Il résulte de ce qui précède que la marque contestée doit être rejetée pour les produits et services jugés identiques ou similaires, y compris à un faible degré, à ceux de la marque antérieure.
Le reste des services contestés, à savoir tous les services des classes 35, 41 et 45, sont dissimilaires. L’identité ou la similitude des produits et services étant une condition nécessaire à l’application de l’article 8, paragraphe 1, sous b), EUTMR, l’opposition fondée sur cet article et visant ces services ne peut aboutir.
DÉPENS
Conformément à l’article 109, paragraphe 1, EUTMR, la partie qui succombe dans la procédure d’opposition supporte les taxes et les frais exposés par l’autre partie. Conformément à l’article 109, paragraphe 3, EUTMR, lorsque chaque partie succombe sur certains chefs et obtient gain de cause sur d’autres, ou si l’équité l’exige, la division d’opposition statue sur une répartition différente des frais.

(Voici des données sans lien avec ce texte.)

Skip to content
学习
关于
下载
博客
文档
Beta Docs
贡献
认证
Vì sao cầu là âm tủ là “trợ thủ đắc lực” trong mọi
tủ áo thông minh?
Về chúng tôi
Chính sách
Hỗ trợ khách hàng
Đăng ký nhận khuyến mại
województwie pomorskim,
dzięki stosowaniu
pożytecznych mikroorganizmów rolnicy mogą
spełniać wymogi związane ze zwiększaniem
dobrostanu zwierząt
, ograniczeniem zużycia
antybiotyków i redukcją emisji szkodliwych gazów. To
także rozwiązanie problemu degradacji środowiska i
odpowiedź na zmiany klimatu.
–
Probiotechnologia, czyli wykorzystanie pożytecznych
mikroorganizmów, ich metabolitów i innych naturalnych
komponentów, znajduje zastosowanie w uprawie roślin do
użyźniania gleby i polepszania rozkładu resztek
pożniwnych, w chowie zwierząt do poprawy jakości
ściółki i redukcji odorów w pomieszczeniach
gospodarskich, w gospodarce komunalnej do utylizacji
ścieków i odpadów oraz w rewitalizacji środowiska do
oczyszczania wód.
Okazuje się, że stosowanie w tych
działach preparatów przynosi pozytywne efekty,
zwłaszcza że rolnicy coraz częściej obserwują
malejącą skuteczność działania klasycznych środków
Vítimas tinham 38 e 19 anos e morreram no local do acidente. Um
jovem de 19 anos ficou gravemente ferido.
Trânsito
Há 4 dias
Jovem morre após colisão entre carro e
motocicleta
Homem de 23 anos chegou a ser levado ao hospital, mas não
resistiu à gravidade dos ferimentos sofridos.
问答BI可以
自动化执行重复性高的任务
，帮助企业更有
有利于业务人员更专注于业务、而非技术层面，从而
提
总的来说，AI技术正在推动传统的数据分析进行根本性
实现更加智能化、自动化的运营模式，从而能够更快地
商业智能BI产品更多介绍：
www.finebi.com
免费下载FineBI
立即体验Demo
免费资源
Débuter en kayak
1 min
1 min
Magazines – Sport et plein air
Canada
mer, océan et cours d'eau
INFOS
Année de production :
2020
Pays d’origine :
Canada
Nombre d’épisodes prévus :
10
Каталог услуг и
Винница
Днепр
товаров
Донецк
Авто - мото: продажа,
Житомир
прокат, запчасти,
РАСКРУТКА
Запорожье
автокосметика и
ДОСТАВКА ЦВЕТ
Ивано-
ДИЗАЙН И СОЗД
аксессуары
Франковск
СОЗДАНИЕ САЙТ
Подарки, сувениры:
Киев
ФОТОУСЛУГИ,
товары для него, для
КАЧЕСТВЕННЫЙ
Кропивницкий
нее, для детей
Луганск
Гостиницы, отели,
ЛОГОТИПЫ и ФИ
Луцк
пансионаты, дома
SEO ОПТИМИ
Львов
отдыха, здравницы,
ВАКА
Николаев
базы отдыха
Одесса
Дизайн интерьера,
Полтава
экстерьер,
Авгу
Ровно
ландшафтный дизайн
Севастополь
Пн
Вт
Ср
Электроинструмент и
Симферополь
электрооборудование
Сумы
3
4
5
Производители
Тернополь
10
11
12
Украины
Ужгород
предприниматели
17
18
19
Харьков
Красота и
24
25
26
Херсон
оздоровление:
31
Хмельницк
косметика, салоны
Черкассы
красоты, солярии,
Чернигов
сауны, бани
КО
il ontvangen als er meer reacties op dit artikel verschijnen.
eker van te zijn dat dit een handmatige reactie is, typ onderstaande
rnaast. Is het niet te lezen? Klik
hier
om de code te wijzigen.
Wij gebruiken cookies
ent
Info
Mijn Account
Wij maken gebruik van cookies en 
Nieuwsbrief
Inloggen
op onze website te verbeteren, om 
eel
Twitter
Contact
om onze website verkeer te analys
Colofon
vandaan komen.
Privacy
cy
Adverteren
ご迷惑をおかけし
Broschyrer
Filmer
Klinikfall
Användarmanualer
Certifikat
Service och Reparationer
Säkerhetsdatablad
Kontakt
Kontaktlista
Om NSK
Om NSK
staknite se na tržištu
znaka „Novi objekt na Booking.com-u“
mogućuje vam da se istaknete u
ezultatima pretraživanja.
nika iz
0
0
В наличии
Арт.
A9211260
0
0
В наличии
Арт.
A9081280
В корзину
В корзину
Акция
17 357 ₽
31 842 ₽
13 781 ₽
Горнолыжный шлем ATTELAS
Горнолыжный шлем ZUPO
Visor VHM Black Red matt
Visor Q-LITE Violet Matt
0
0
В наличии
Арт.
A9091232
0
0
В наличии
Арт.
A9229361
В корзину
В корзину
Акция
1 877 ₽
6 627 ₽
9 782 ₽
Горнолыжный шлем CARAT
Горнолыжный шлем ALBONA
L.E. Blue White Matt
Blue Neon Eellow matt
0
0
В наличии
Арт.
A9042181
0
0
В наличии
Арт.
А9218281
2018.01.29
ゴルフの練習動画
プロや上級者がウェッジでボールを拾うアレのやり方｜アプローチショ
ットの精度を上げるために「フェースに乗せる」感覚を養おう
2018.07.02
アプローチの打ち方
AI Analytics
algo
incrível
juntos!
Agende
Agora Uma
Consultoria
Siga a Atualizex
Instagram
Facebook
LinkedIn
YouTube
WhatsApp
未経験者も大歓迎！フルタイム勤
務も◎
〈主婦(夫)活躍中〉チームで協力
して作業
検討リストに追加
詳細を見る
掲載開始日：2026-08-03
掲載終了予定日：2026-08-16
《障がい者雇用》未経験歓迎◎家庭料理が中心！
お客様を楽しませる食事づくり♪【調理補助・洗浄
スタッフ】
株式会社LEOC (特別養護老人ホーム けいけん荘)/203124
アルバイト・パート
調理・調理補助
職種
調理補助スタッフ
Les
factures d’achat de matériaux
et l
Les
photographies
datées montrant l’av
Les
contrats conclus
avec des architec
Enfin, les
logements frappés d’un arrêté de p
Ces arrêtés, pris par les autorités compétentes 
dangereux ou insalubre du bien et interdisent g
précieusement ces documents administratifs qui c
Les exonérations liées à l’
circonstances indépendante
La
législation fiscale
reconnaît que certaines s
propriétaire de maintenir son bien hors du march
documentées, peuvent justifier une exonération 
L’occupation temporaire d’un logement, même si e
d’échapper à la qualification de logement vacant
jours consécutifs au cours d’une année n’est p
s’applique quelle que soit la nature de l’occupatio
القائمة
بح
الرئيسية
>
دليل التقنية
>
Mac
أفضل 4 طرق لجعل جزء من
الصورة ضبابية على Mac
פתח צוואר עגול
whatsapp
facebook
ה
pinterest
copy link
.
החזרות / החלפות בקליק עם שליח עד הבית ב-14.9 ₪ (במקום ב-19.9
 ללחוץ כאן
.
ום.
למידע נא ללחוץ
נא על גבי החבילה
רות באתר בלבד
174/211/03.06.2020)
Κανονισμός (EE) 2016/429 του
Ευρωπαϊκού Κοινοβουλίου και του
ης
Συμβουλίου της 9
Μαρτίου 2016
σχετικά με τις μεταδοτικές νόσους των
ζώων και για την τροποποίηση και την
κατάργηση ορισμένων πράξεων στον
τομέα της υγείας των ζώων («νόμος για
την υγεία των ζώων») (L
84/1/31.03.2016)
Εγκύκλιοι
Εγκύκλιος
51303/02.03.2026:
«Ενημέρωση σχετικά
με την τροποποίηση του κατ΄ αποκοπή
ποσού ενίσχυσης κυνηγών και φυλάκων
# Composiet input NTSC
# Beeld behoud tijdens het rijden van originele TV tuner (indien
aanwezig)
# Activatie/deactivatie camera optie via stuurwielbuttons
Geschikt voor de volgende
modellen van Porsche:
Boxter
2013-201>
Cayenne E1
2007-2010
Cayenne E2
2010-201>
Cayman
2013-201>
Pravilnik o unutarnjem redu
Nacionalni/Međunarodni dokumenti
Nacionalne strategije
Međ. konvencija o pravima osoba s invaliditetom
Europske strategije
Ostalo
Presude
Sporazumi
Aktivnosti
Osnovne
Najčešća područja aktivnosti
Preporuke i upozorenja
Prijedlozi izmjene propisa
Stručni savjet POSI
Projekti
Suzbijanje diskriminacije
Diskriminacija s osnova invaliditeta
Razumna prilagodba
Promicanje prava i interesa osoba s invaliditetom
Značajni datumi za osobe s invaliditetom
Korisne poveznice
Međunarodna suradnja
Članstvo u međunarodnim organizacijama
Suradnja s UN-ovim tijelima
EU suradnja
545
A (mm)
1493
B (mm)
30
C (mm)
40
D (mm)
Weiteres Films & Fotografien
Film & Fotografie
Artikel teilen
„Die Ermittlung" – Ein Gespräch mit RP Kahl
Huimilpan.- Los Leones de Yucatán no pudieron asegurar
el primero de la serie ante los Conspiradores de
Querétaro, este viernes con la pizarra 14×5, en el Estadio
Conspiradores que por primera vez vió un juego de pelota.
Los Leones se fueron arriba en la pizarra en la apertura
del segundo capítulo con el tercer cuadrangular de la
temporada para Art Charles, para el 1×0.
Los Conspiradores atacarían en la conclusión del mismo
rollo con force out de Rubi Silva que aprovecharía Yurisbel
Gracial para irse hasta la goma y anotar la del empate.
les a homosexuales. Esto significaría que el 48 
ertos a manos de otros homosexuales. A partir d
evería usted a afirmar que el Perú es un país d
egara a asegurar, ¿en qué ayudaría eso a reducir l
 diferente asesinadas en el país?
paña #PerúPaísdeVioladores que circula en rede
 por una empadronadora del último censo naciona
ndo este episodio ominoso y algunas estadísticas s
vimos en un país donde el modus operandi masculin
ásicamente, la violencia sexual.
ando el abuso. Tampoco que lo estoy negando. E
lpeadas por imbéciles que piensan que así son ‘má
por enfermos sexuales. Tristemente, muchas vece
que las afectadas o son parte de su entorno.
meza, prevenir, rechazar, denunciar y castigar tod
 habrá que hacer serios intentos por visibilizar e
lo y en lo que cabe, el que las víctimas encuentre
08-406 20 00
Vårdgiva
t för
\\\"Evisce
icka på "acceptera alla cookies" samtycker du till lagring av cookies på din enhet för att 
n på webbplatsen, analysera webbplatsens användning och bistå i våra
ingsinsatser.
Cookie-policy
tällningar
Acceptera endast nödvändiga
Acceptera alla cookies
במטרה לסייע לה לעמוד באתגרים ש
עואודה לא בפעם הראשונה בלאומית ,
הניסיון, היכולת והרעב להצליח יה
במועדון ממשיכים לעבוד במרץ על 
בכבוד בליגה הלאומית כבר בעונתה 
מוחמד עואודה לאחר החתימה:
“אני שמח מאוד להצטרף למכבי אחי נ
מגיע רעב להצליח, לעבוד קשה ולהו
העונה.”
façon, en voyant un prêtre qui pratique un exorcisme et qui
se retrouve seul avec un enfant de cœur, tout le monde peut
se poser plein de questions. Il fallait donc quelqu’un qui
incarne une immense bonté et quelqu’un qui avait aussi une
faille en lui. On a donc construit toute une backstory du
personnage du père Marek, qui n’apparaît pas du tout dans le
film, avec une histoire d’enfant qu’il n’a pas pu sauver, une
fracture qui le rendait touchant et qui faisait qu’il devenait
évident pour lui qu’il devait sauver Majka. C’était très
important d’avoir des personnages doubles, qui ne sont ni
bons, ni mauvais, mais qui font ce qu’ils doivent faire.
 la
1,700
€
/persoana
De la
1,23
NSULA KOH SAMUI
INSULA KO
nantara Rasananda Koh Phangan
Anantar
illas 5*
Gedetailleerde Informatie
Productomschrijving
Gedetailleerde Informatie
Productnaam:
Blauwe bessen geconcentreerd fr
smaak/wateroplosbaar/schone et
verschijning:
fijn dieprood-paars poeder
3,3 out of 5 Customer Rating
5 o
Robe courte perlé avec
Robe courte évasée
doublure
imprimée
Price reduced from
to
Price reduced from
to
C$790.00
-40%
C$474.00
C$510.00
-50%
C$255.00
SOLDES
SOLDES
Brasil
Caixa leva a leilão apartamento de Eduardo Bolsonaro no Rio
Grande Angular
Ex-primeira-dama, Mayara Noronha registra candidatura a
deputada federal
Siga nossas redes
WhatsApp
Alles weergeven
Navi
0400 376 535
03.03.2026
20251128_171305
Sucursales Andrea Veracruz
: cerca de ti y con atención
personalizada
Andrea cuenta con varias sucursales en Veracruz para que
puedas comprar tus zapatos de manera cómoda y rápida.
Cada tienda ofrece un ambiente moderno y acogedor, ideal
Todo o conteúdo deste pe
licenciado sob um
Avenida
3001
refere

Étant donné que l’opposition n’est accueillie que pour certains des produits et services contestés, les deux parties ont succombé sur certains chefs et obtenu gain de cause sur d’autres. Par conséquent, chaque partie supporte ses propres dépens.
La division d’opposition
Décision sur opposition n° B 3 234 890 Page 16 sur 16
Oana-Alina STURZA Solveiga BIEZĀ Gabriele SPINA ALÌ
Conformément à l’article 67 du RMCUE, toute partie lésée par la présente décision a le droit de former un recours contre la présente décision. Conformément à l’article 68 du RMCUE, l’acte de recours doit être déposé par écrit auprès de l’Office dans un délai de deux mois à compter de la date de notification de la présente décision. Il doit être déposé dans la langue de la procédure dans laquelle la décision faisant l’objet du recours a été rendue. En outre, un mémoire exposant les motifs du recours doit être déposé dans un délai de quatre mois à compter de la même date. L’acte de recours n’est réputé déposé qu’après paiement de la taxe de recours de 720 EUR.